**Extracted records**:
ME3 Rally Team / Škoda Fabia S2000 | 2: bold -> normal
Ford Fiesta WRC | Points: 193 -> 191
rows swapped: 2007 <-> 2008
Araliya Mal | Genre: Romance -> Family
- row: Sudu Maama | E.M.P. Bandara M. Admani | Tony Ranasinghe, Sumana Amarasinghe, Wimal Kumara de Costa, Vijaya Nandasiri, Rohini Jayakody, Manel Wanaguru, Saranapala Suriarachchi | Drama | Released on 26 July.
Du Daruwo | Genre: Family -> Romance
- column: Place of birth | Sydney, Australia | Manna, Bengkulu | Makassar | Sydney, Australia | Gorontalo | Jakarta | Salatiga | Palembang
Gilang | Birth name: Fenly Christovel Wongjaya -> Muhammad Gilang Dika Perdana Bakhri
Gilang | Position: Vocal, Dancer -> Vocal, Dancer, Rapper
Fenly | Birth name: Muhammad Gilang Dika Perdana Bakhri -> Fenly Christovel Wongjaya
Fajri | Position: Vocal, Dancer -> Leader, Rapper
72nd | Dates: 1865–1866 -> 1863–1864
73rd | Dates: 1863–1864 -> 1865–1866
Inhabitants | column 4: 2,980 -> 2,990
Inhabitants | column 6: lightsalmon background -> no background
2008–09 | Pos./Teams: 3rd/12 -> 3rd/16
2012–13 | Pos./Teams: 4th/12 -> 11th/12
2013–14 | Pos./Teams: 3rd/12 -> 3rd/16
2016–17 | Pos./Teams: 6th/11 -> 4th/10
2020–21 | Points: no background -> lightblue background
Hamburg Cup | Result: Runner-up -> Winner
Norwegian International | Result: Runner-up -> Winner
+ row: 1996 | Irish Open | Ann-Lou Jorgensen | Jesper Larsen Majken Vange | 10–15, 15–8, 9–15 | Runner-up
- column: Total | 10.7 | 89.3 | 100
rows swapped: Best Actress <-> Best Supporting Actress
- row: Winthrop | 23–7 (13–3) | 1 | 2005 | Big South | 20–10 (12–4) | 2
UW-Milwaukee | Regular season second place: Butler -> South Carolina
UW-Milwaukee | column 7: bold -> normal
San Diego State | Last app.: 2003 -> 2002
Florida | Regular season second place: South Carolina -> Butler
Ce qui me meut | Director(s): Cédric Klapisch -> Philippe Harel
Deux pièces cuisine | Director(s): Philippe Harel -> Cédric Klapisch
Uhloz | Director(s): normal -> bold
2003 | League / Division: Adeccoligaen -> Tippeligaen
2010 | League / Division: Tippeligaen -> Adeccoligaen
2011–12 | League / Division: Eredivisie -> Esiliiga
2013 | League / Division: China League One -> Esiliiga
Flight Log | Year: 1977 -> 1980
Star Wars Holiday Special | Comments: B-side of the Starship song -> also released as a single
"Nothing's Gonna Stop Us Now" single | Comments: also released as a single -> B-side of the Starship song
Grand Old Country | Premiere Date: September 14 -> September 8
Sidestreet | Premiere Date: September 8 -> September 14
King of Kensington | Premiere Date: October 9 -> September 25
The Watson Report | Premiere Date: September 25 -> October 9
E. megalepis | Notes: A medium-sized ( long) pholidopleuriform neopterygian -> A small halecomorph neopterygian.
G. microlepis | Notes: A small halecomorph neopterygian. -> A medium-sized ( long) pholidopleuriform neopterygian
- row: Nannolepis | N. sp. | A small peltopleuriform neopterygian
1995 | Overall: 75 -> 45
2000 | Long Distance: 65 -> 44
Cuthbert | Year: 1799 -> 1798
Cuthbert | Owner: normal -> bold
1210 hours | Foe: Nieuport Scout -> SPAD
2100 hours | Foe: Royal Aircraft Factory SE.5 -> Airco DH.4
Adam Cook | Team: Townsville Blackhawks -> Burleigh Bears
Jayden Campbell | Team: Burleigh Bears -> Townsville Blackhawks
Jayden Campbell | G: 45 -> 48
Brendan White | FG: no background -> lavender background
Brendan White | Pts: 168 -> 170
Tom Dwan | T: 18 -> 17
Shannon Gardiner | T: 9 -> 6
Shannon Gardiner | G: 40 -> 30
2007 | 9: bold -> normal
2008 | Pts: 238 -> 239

**What you are asked to do**:
Please rename "Premiere Date" to "Debut Date" throughout the entries above and write them all out again, leaving everything else unchanged.

**Exercise response**:
ME3 Rally Team / Škoda Fabia S2000 | 2: bold -> normal
Ford Fiesta WRC | Points: 193 -> 191
rows swapped: 2007 <-> 2008
Araliya Mal | Genre: Romance -> Family
- row: Sudu Maama | E.M.P. Bandara M. Admani | Tony Ranasinghe, Sumana Amarasinghe, Wimal Kumara de Costa, Vijaya Nandasiri, Rohini Jayakody, Manel Wanaguru, Saranapala Suriarachchi | Drama | Released on 26 July.
Du Daruwo | Genre: Family -> Romance
- column: Place of birth | Sydney, Australia | Manna, Bengkulu | Makassar | Sydney, Australia | Gorontalo | Jakarta | Salatiga | Palembang
Gilang | Birth name: Fenly Christovel Wongjaya -> Muhammad Gilang Dika Perdana Bakhri
Gilang | Position: Vocal, Dancer -> Vocal, Dancer, Rapper
Fenly | Birth name: Muhammad Gilang Dika Perdana Bakhri -> Fenly Christovel Wongjaya
Fajri | Position: Vocal, Dancer -> Leader, Rapper
72nd | Dates: 1865–1866 -> 1863–1864
73rd | Dates: 1863–1864 -> 1865–1866
Inhabitants | column 4: 2,980 -> 2,990
Inhabitants | column 6: lightsalmon background -> no background
2008–09 | Pos./Teams: 3rd/12 -> 3rd/16
2012–13 | Pos./Teams: 4th/12 -> 11th/12
2013–14 | Pos./Teams: 3rd/12 -> 3rd/16
2016–17 | Pos./Teams: 6th/11 -> 4th/10
2020–21 | Points: no background -> lightblue background
Hamburg Cup | Result: Runner-up -> Winner
Norwegian International | Result: Runner-up -> Winner
+ row: 1996 | Irish Open | Ann-Lou Jorgensen | Jesper Larsen Majken Vange | 10–15, 15–8, 9–15 | Runner-up
- column: Total | 10.7 | 89.3 | 100
rows swapped: Best Actress <-> Best Supporting Actress
- row: Winthrop | 23–7 (13–3) | 1 | 2005 | Big South | 20–10 (12–4) | 2
UW-Milwaukee | Regular season second place: Butler -> South Carolina
UW-Milwaukee | column 7: bold -> normal
San Diego State | Last app.: 2003 -> 2002
Florida | Regular season second place: South Carolina -> Butler
Ce qui me meut | Director(s): Cédric Klapisch -> Philippe Harel
Deux pièces cuisine | Director(s): Philippe Harel -> Cédric Klapisch
Uhloz | Director(s): normal -> bold
2003 | League / Division: Adeccoligaen -> Tippeligaen
2010 | League / Division: Tippeligaen -> Adeccoligaen
2011–12 | League / Division: Eredivisie -> Esiliiga
2013 | League / Division: China League One -> Esiliiga
Flight Log | Year: 1977 -> 1980
Star Wars Holiday Special | Comments: B-side of the Starship song -> also released as a single
"Nothing's Gonna Stop Us Now" single | Comments: also released as a single -> B-side of the Starship song
Grand Old Country | Debut Date: September 14 -> September 8
Sidestreet | Debut Date: September 8 -> September 14
King of Kensington | Debut Date: October 9 -> September 25
The Watson Report | Debut Date: September 25 -> October 9
E. megalepis | Notes: A medium-sized ( long) pholidopleuriform neopterygian -> A small halecomorph neopterygian.
G. microlepis | Notes: A small halecomorph neopterygian. -> A medium-sized ( long) pholidopleuriform neopterygian
- row: Nannolepis | N. sp. | A small peltopleuriform neopterygian
1995 | Overall: 75 -> 45
2000 | Long Distance: 65 -> 44
Cuthbert | Year: 1799 -> 1798
Cuthbert | Owner: normal -> bold
1210 hours | Foe: Nieuport Scout -> SPAD
2100 hours | Foe: Royal Aircraft Factory SE.5 -> Airco DH.4
Adam Cook | Team: Townsville Blackhawks -> Burleigh Bears
Jayden Campbell | Team: Burleigh Bears -> Townsville Blackhawks
Jayden Campbell | G: 45 -> 48
Brendan White | FG: no background -> lavender background
Brendan White | Pts: 168 -> 170
Tom Dwan | T: 18 -> 17
Shannon Gardiner | T: 9 -> 6
Shannon Gardiner | G: 40 -> 30
2007 | 9: bold -> normal
2008 | Pts: 238 -> 239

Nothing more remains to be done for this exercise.